Starting to plan summer and need suggestions/ advice on a 3 day Uinta backpacking / fishing excursion. My kids and I do a backpacking trip yearly. Last year was Supai. Year before we did Fish/ Sand/ and Round lake in the Uintas. Or maybe you have a different suggestion?


----------



## Ton_Def (Dec 23, 2008)

Goob?


----------



## sawsman (Sep 13, 2007)

There was a recent informative thread about the Uintas that has mysteriously dissapeared...? :?

You can find a little info here.

viewtopic.php?f=1&t=31936


----------



## wyogoob (Sep 7, 2007)

sawsman said:


> There was a recent informative thread about the Uintas that has mysteriously dissapeared...? :?
> 
> You can find a little info here.
> 
> viewtopic.php?f=1&t=31936


No mystery about that fiasco. I moved the "Kingfisher and Goob trumping one another with Uintas Pictures" thread from General Fishing to Fishing Trips. I accidently left a shadow post of the thread in General Fishing. So then I deleted the shadow thread....bad deal....It deletes the other thread too.
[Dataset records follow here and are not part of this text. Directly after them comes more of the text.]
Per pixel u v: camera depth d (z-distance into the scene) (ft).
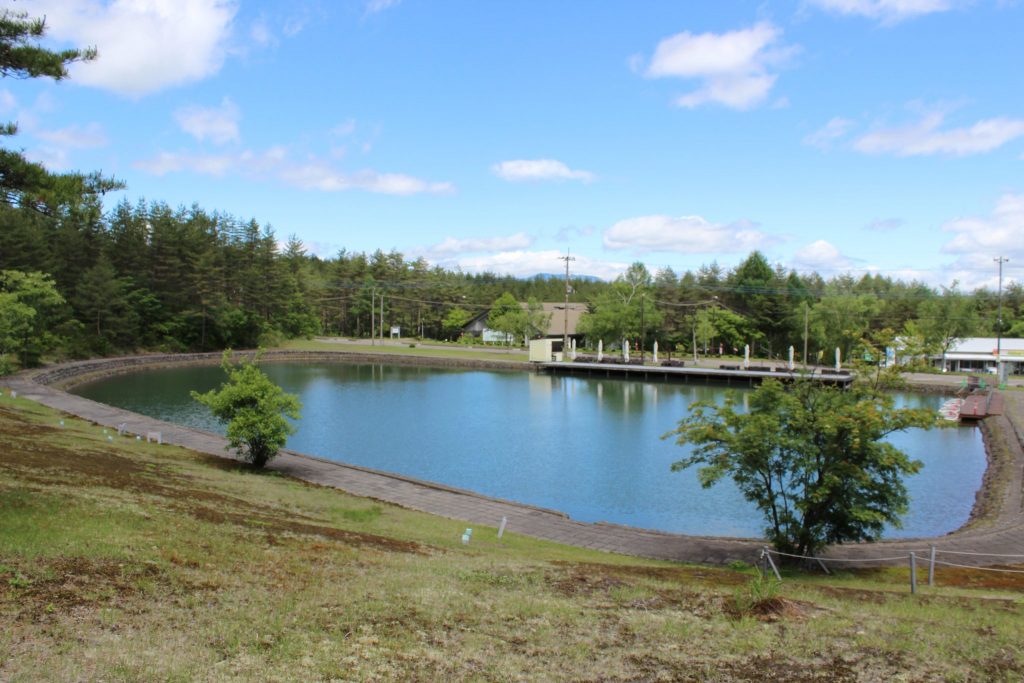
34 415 104.32
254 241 334.24
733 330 313.73
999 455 109.60
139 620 26.66
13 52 38.83
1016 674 27.37
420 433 131.75
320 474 83.97
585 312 359.25
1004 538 64.18
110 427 106.52
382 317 393.29
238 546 39.17
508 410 163.94
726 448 57.21
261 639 26.58
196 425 131.54
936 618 35.68
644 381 238.07
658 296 336.90
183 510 46.68
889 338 62.13
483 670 25.72
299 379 229.86
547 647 28.58
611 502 85.97
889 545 62.90
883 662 28.37
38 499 41.55
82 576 29.99
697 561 56.49
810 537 53.88
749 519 79.15
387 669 25.07
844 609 37.01
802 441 52.26
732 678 26.43
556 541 61.31
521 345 371.35
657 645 29.58
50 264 230.07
Dangit, that was a goodun. And I know Kingfisher worked as hard as I did getting the old photos up. (Kingfisher's pics had horses in them...and anything that has to do with farm animals takes twice as long as normal.  )


----------



## sawsman (Sep 13, 2007)

Well goob, I guess you guys will have to do it all over again! :mrgreen: 

That was a good'un..


----------



## wyogoob (Sep 7, 2007)

rifleman said:


> Starting to plan summer and need suggestions/ advice on a 3 day Uinta backpacking / fishing excursion. My kids and I do a backpacking trip yearly. Last year was Supai. Year before we did Fish/ Sand/ and Round lake in the Uintas. Or maybe you have a different suggestion?
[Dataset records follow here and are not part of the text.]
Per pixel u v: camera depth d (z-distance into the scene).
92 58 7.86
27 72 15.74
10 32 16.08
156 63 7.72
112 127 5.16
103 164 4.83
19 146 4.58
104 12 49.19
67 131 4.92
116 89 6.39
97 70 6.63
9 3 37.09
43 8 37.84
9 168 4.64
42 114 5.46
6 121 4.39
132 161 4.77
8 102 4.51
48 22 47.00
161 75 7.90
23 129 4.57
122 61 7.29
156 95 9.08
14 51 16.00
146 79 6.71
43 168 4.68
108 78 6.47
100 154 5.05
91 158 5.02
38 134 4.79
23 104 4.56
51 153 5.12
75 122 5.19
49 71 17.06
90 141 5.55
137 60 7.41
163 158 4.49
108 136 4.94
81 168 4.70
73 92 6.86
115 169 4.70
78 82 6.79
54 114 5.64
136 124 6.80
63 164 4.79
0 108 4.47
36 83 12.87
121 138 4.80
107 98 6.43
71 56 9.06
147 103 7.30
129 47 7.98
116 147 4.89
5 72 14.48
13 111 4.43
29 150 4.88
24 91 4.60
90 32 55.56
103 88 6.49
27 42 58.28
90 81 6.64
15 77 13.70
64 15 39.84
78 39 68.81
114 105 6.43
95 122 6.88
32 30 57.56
OK, I recommend you go to Big Dog Lake out of the Moon Lake Trailhead. It's up in Brown Duck Basin. I've been up in the basin but missed Big Dog. I think the lake presently holds Utah's grayling record.

Take lots of pictures. Be sure to mark numerous waypoints of hot spots on a GPS. Bring limit(s) of grayling home and smoke them for me, easy on the brown sugar. Report all, in a timely fashion, to me in a PM.

thanks, Igottagitbak2wurk


----------



## wyogoob (Sep 7, 2007)

sawsman said:


> Well goob, I guess you guys will have to do it all over again! :mrgreen:
> 
> That was a good'un..


Yeah, I was gittin' all jacked up.

Kingfisher and I were posted some cool pics in the middle of the night before I nuked the thread...too bad.

That's the 3rd time I've taken a thread out like that; what a dope.


----------



## .45 (Sep 21, 2007)

wyogoob said:


> Kingfisher and I were posted some cool pics in the middle of the night before I nuked the thread...too bad.
> 
> *That's the 3rd time I've taken a thread out like that*; what a dope.


Good going Goobie !!

I think we should start keeping an 'eye' on you... :twisted:


----------



## wyogoob (Sep 7, 2007)

Nice pic .45. 

Fox are gone up here in Hooterville. Sasquatch, wolves, and shedheads scared them away!!


----------



## rifleman (Nov 27, 2007)

Thanks for the tip....and the laughs! Keep throwing Uintah hiking trip ideas at us!!! Or anywhere else!! Boulders? etc?


----------